Türkiye’nin denizicilik alanında kat ettiği muvaffakiyetleri anlatan Binali Yıldırım, "Yat üretiminde dünya 2’ncisiyiz. Her türlü gemiyi bilhassa özel niyetli gemileri yapmakta 1 numarayız. Gemi bozma yahut dönüşüm denildi.

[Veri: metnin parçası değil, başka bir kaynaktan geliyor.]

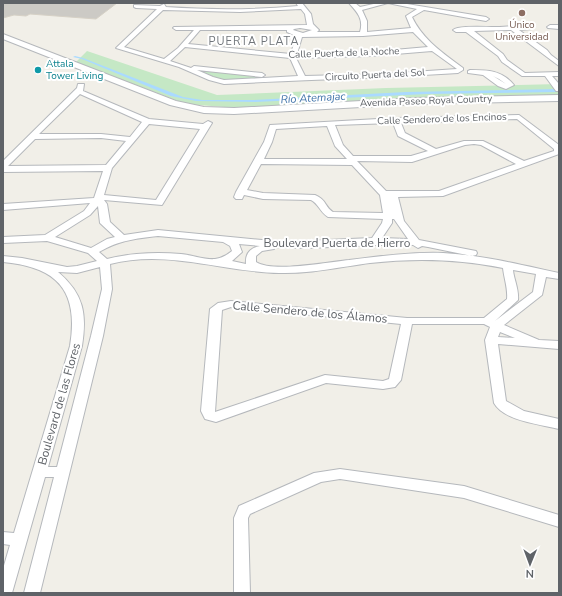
<svg xmlns="http://www.w3.org/2000/svg" width="562" height="596" font-family="'Nunito Sans',sans-serif">
  <style>
    .green { fill: #c5e8c5 }
    .water { fill: #aadaff }
    .building { fill: #cccac5; stroke: #d6d1c6 }
    .lines { fill: none; stroke-linecap: round; stroke-linejoin: round }
    .minor-casing { stroke: #b5b8bc; stroke-width: 2 }
    .tertiary-casing { stroke: #b5b8bc; stroke-width: 2 }
    .minor { fill: #fff; fill-rule: evenodd }
    .tertiary { fill: #fff; fill-rule: evenodd }
    .education-dot { fill: #8d6e63; stroke: #fff; stroke-width: 1.5 }
    .culture-dot { fill: #0f9aa8; stroke: #fff; stroke-width: 1.5 }
    .labels { text-anchor: middle; dominant-baseline: central; stroke-width: 4; stroke-linejoin: round; paint-order: stroke }
    .far-education-label { font-size: 10px; fill: #785e54; stroke: #fff }
    .far-street-label { font-size: 10px; fill: #5f6368; stroke: #fff }
    .far-culture-label { font-size: 10px; fill: #0d838f; stroke: #fff; text-anchor: start }
    .far-neighbourhood-label { font-size: 11px; letter-spacing: 1px; fill: #70757a; stroke: #fff }
    .far-water-label { font-size: 11px; font-style: italic; fill: #4174aa; stroke: #fff }
    .street-label { font-size: 12px; fill: #5f6368; stroke: #fff }
  </style>
  <rect width="100%" height="100%" fill="#f1efe8"/>
  <!-- green -->
  <g class="green">
    <polygon points="87,51 217,95 386,88 559,84 559,96 419,99 237,108 186,104 76,62"/>
    <polygon points="204,70 263,78 263,79 232,81 219,79 201,71"/>
  </g>
  <!-- water -->
  <polygon class="water" points="75,56 83,58 183,97 202,100 253,100 406,92 559,89 559,92 427,94 255,102 196,101 171,96 82,59 73,57"/>
  <!-- building -->
  <polygon class="building" points="3,3 117,3 96,19 30,14 26,16 14,15 3,18"/>
  <g class="lines">
    <!-- minor casing -->
    <g class="minor-casing">
      <g id="minor">
        <path d="M296 3H302L311 14 313 24 319 30 317 32H360C364 19 357 12 349 3H355L360 7 378 3H401L486 17 489 19 486 21 424 10 412 17C423 40 443 53 463 68V70L458 73C380 78 302 80 224 84L209 80 179 67 116 48 157 9 136 8 134 7V5L160 6 164 4 166 7C210 10 254 10 298 6ZM388 3 417 9 406 16 411 28 367 32V21L362 10ZM301 9 305 14 307 25 174 27 173 28 176 30H194L178 48 164 59 124 47 163 10 240 12ZM300 28 312 30 303 33 293 30 294 29ZM200 30H287V32L296 36 291 54 188 44ZM413 32 428 47 371 52 297 54 302 37 363 36ZM185 47 290 58 298 76 224 80 213 77 197 70 262 77 265 75 262 73 194 66 191 68 170 61ZM432 51 457 69 383 74 305 76 296 58 371 56Z"/>
        <polygon points="550,25 559,25 559,29 548,28 547,27"/>
        <path d="M512 26 532 27V29L519 30 547 50 551 55 559 61V66L511 30 474 31 503 54 507 60 525 73 559 72V76H552L559 84V91H556L545 76H522L502 62 498 56 466 32H456L453 30C461 24 499 29 512 26Z"/>
        <path d="M470 70C487 70 502 70 514 85L506 89 498 86 483 75 468 73V71ZM493 76 499 79 506 84Z"/>
        <path d="M78 84H84L83 91 149 119 203 124 208 121 212 123 162 205 104 200 107 204 110 222 124 235 158 230 283 242 372 238 382 223 383 219 328 217C320 212 318 203 311 200L263 199 244 195 242 199H236L234 197 236 192 264 142 270 125 396 118 519 115 559 145V154L443 196 398 197 404 221 419 240 476 251 477 253 476 255 472 256 428 247 422 246 418 248 413 245 403 244 306 248 275 247 274 249 262 251 256 256V262C273 273 328 262 349 260 380 256 411 252 443 253 482 255 521 265 559 273V279L546 277 542 295 504 325 539 340 559 341V349L498 344 506 401 524 411 559 419V429C540 424 504 421 494 403L485 340 490 327 484 324H412L401 380 395 387 383 389 326 383 216 422 205 419 201 411 210 309 218 303 231 301 407 318H484L507 299C508 288 504 278 503 268 458 259 415 258 370 263 340 267 309 274 279 273 223 272 167 249 110 264L112 289 103 336 40 593H24L54 477H45L12 593H3V569L10 545 3 544V532L14 533 70 346C79 291 58 267 3 262V256L22 258 67 267 77 266 97 261 88 253 47 241 3 243V237L45 235 84 211 90 203 3 210V204L94 198 103 171 3 172V161L77 88ZM80 94 142 122 130 137 101 134H39ZM517 119 554 149V151L524 161 483 141H464L436 149 405 133 401 123ZM393 123 398 136 428 151 411 156H353L343 145 335 125ZM149 124 200 129 156 200 104 195 112 168ZM327 126 335 146 347 159H264L272 142 276 129ZM101 138 126 141 106 165 8 166 35 139ZM474 144 481 145 516 164 439 191H386L357 161 412 162 465 145ZM261 164 352 165 380 195 383 213 333 212C324 206 327 200 315 195L263 193 247 190ZM98 206 100 223 115 237 107 239 91 248 55 237 90 215ZM392 219H394L408 239 382 238 392 223ZM158 236 223 242 230 246 232 251C227 255 222 258 215 259 205 260 192 255 181 254 156 252 131 253 107 259L99 252C120 240 134 239 158 236ZM239 244 260 246C250 248 245 254 246 264L232 261 242 252ZM100 267 102 289 91 336 57 467H48L82 346C87 314 84 294 58 272L77 273ZM513 270 536 274 533 292 495 321 518 300C519 289 514 280 513 270ZM231 307 401 324 389 379 383 381 325 375 215 412 222 310ZM500 332 515 338 498 337Z"/>
        <polygon points="340,469 464,486 559,515 559,527 464,498 340,479 321,482 250,514 248,518 250,593 234,593 234,518 239,506 314,473"/>
      </g>
    </g>
    <!-- tertiary casing -->
    <g class="tertiary-casing">
      <polygon id="tertiary" points="3,34 176,101 204,107 234,108 415,98 559,95 559,101 415,104 234,114 204,113 170,105 3,39"/>
    </g>
    <!-- minor -->
    <use href="#minor" class="minor"/>
    <!-- tertiary -->
    <use href="#tertiary" class="tertiary"/>
  </g>
  <!-- markers -->
  <circle class="education-dot" cx="522" cy="13" r="4"/>
  <circle class="culture-dot" cx="38" cy="70" r="4"/>
  <g class="labels">
    <!-- far-education labels -->
    <g class="far-education-label">
      <text x="522" y="25">Único<tspan x="522" dy="12">Universidad</tspan></text>
    </g>
    <!-- far-street labels -->
    <g class="far-street-label">
      <text transform="translate(344 53) rotate(-2)">Calle Puerta de la Noche</text>
      <text transform="translate(375 75) rotate(-3)">Circuito Puerta del Sol</text>
      <text transform="translate(426 101) rotate(-2)">Avenida Paseo Royal Country</text>
      <text transform="translate(442 119) rotate(-2)">Calle Sendero de los Encinos</text>
    </g>
    <!-- far-culture labels -->
    <g class="far-culture-label">
      <text x="46" y="64">Attala<tspan x="46" dy="12">Tower Living</tspan></text>
    </g>
    <!-- far-neighbourhood labels -->
    <g class="far-neighbourhood-label">
      <text x="254" y="41">PUERTA PLATA</text>
    </g>
    <!-- far-water labels -->
    <g class="far-water-label">
      <text transform="translate(313 98) rotate(-3)">Río Atemajac</text>
    </g>
    <!-- street labels -->
    <g class="street-label">
      <text x="337" y="243">Boulevard Puerta de Hierro</text>
      <text transform="translate(310 312) rotate(5)">Calle Sendero de los Álamos</text>
      <text transform="translate(59 404) rotate(-74)">Boulevard de las Flores</text>
    </g>
  </g>
  <!-- border -->
  <rect width="562" height="596" fill="none" stroke="#5f6368" stroke-width="8"/>
  <!-- north arrow -->
  <g transform="translate(530 564) rotate(181)" stroke="#ffffff" stroke-width="3" paint-order="stroke">
  <path d="M0-3L7 15L0 10L-7 15Z" fill="#5f6368"/>
  <text y="-6" font-size="11" font-weight="bold" text-anchor="middle" fill="#5f6368">N</text>
  </g>
</svg>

Biz ona ’gemi sökümü’ diyoruz. Aliağa’da dünyanın en büyük gemi söküm tesisine sahibiz. İmal ediyoruz, çalıştırıyoruz ve söküyoruz. İşi bilen denizcileri vazifeye getirdik. Biz 2002 yılında iktidar olduğumuzda denizcilik müsteşarlığı vardı lakin denizci yoktu. Vahim durumdaydı. Önceliğimiz, denizcilik müsteşarlığını denizcilerle tanıştırmak oldu" dedi.
Deniz madenciliği ve az elementlere dikkat çeken Yıldırım, bu elementlerin elektrik motorları, mıknatıslar, dronlar, güdüm sistemleri, termal kameralar, elektrikli araç bataryaları ve güç depolama sistemleri dahil olmak üzere savunma sanayii, tıp ve ileri teknolojide kullanıldığını söz etti.
"Eskişehir Beylikova’da dünyanın 2. ender element rezervi var"
Yıldırım, bu elementlerin üretiminin yüzde 60’ının Çin tarafından yapıldığını belirterek, Türkiye’deki potansiyeli şöyle anlattı:
"Bizde var fakat kullanamıyoruz. Eskişehir Beylikova’da dünyanın 2. az element rezervi var. 700 milyon ton rezerv var. Burada 10 element çıkarılabilir. Eti Maden bu toprak elementlerini çıkarmak için oluşum başlattı. Derin deniz madenciliğinde İSA ruhsatını almamız gerekiyor" diye konuştu.
Sempozyuma 65. devir Ulaştırma, Denizcilik ve Haberleşme Bakanı Ahmet Arslan, Türkiye Büyük Millet Meclisi (TBMM) 26. Lideri İsmet Yılmaz, AK Parti Düzce Milletvekili Ayşe Keşir de katıldı.